> **Records shown**:
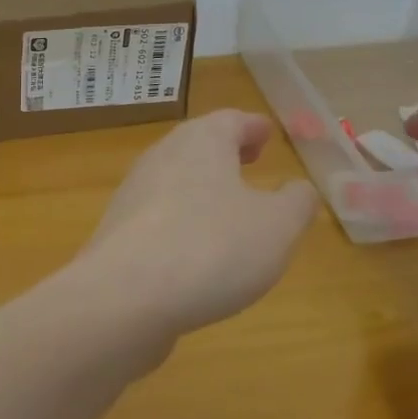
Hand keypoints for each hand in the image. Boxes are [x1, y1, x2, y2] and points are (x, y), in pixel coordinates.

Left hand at [76, 110, 317, 345]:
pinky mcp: (118, 232)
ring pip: (176, 179)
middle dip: (226, 153)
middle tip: (250, 161)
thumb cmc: (212, 248)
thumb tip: (299, 189)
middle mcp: (162, 157)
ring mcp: (134, 194)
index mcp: (202, 142)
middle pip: (198, 145)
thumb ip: (296, 203)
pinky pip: (159, 216)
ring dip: (202, 188)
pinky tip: (195, 250)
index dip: (253, 127)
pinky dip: (182, 220)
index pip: (231, 121)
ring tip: (228, 209)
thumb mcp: (277, 227)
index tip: (266, 133)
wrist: (124, 297)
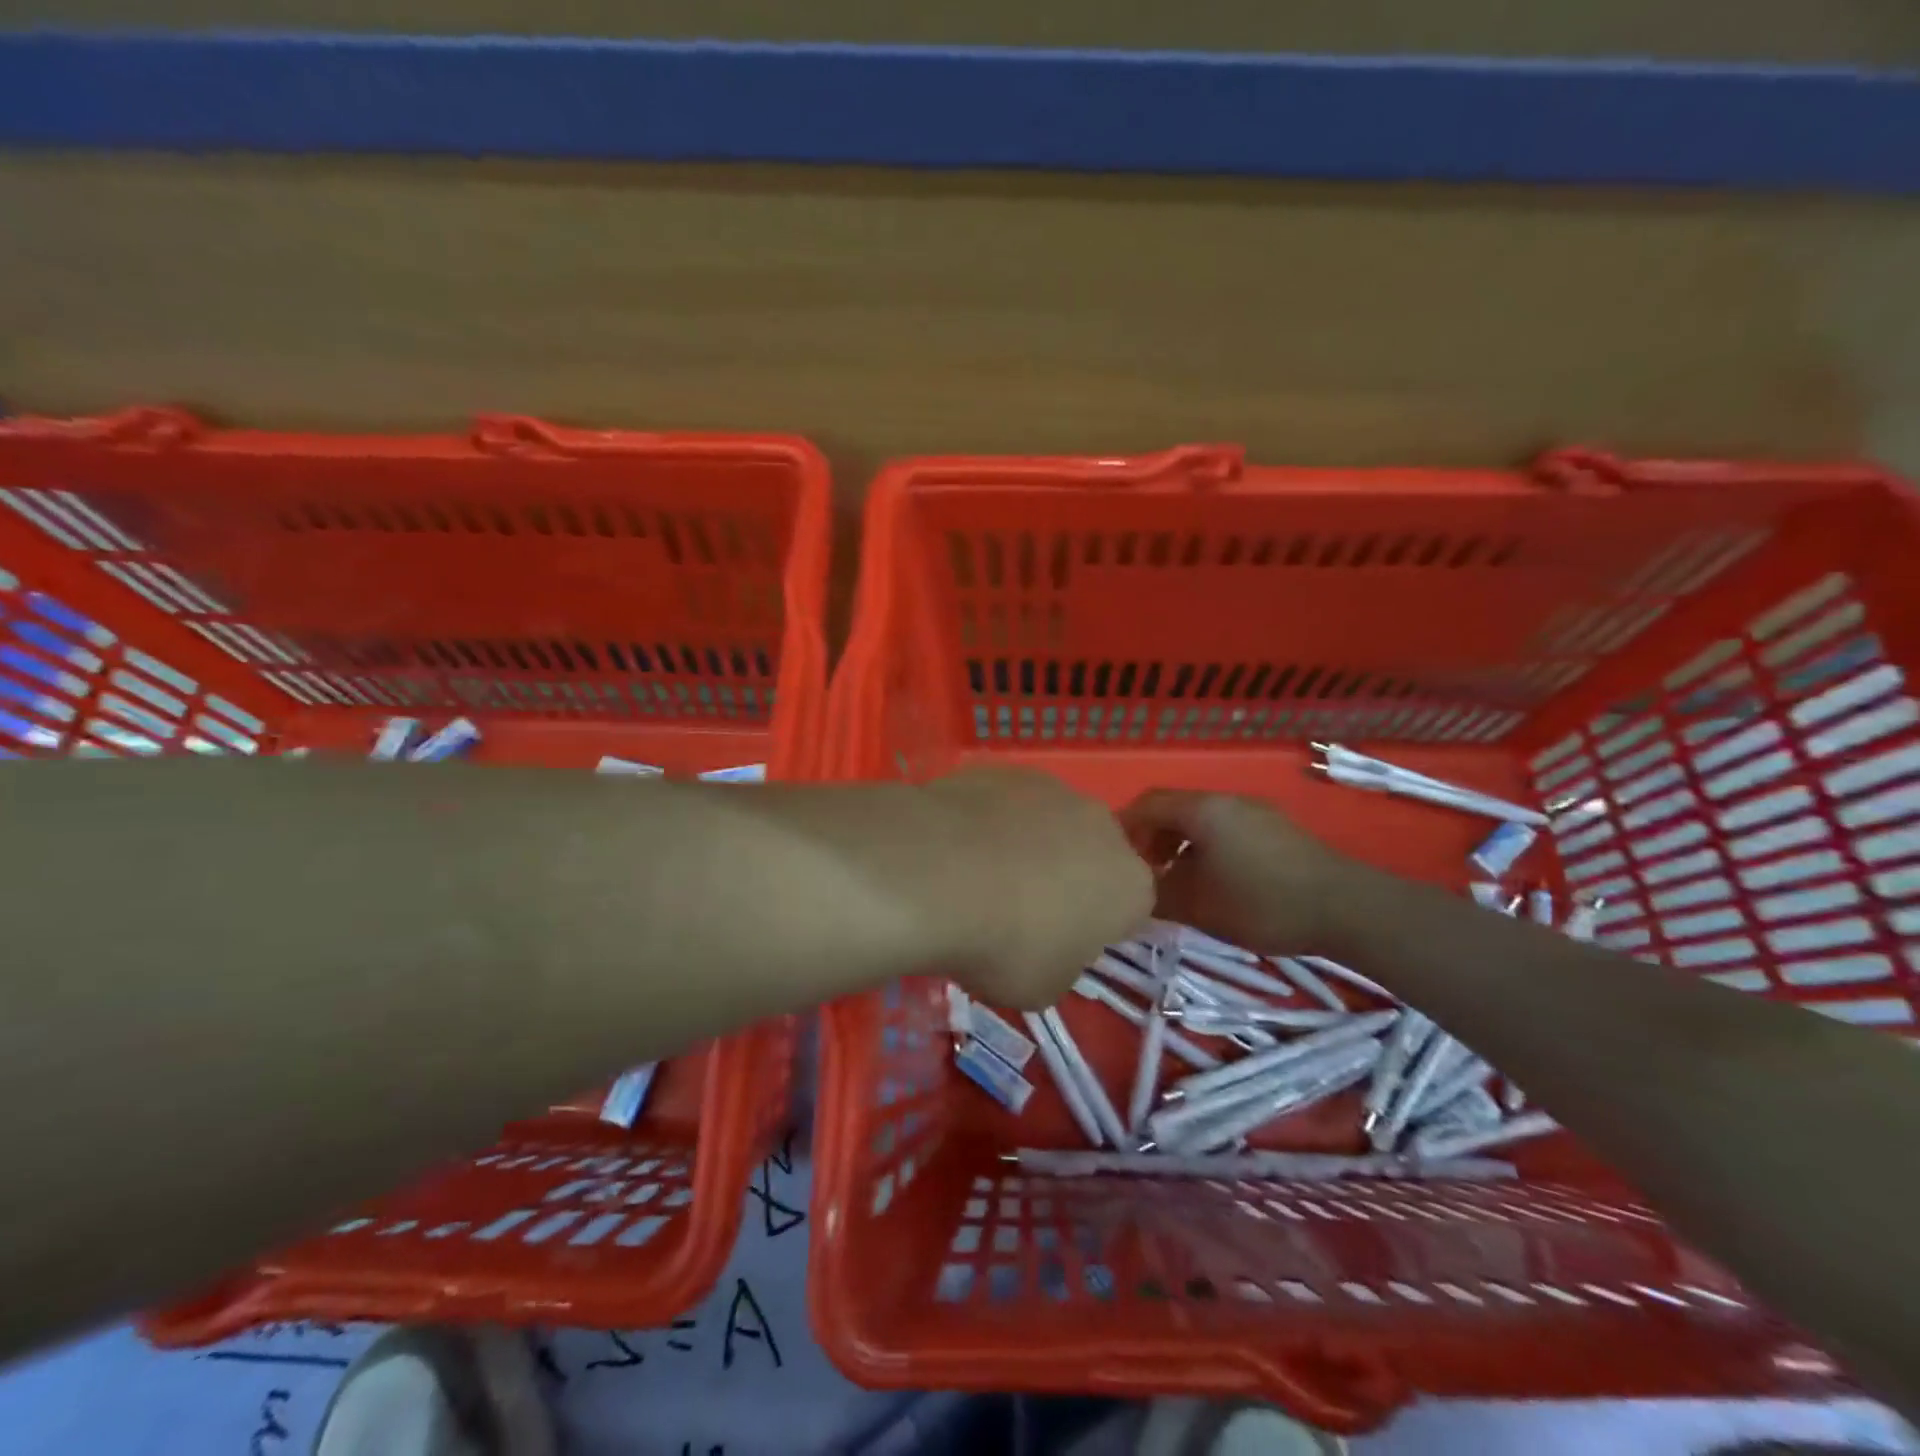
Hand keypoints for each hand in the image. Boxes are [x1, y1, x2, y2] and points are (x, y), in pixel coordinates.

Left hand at [919, 769, 1152, 1007]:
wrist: (938, 874)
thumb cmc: (1005, 945)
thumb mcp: (1043, 987)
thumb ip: (1062, 962)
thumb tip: (1049, 944)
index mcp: (1129, 886)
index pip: (1129, 908)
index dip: (1094, 927)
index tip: (1058, 943)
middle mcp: (1102, 826)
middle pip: (1092, 854)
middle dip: (1066, 876)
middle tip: (1019, 909)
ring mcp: (1052, 788)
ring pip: (1049, 822)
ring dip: (1027, 844)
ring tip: (977, 876)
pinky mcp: (1004, 769)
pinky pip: (1005, 802)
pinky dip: (988, 821)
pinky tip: (953, 846)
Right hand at [1120, 789, 1365, 955]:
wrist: (1345, 908)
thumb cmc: (1262, 902)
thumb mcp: (1198, 905)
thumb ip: (1157, 895)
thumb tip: (1132, 894)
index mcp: (1203, 810)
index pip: (1147, 804)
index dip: (1125, 828)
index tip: (1114, 860)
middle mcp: (1227, 801)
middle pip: (1174, 809)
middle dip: (1151, 838)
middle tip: (1143, 873)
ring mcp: (1256, 812)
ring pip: (1202, 821)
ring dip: (1180, 845)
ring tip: (1176, 881)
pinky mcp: (1277, 830)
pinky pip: (1226, 830)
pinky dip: (1206, 849)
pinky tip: (1214, 882)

> **Task brief**: From the line with "middle mcp: (162, 157)" up to and including the line with "middle tip: (1019, 909)" above, retype every line exactly and nothing more; leave out the pictures.

> **Answer area**:
middle mcp: (162, 157)
ring mcp: (134, 194)
index mcp: (202, 142)
middle pip: (198, 145)
thumb ip: (296, 203)
pinky pip: (159, 216)
ring dip: (202, 188)
pinky tip: (195, 250)
index dip: (253, 127)
pinky dip: (182, 220)
index pip: (231, 121)
ring tip: (228, 209)
thumb mcp: (277, 227)
index tip: (266, 133)
wrist: (124, 297)
Hand keypoints for each hand in the image. Boxes are [x1, y1, x2, y2] and points are (x, y), in pixel coordinates.

Left hand at [919, 769, 1152, 1007]:
wrist: (938, 874)
thumb cmc: (1005, 945)
thumb mcp: (1043, 987)
thumb ip: (1062, 962)
thumb tip: (1049, 944)
index mcp: (1129, 886)
index pip: (1129, 908)
index dip: (1094, 927)
index tip: (1058, 943)
middle mcp: (1102, 826)
middle pip: (1092, 854)
middle dip: (1066, 876)
middle tip: (1019, 909)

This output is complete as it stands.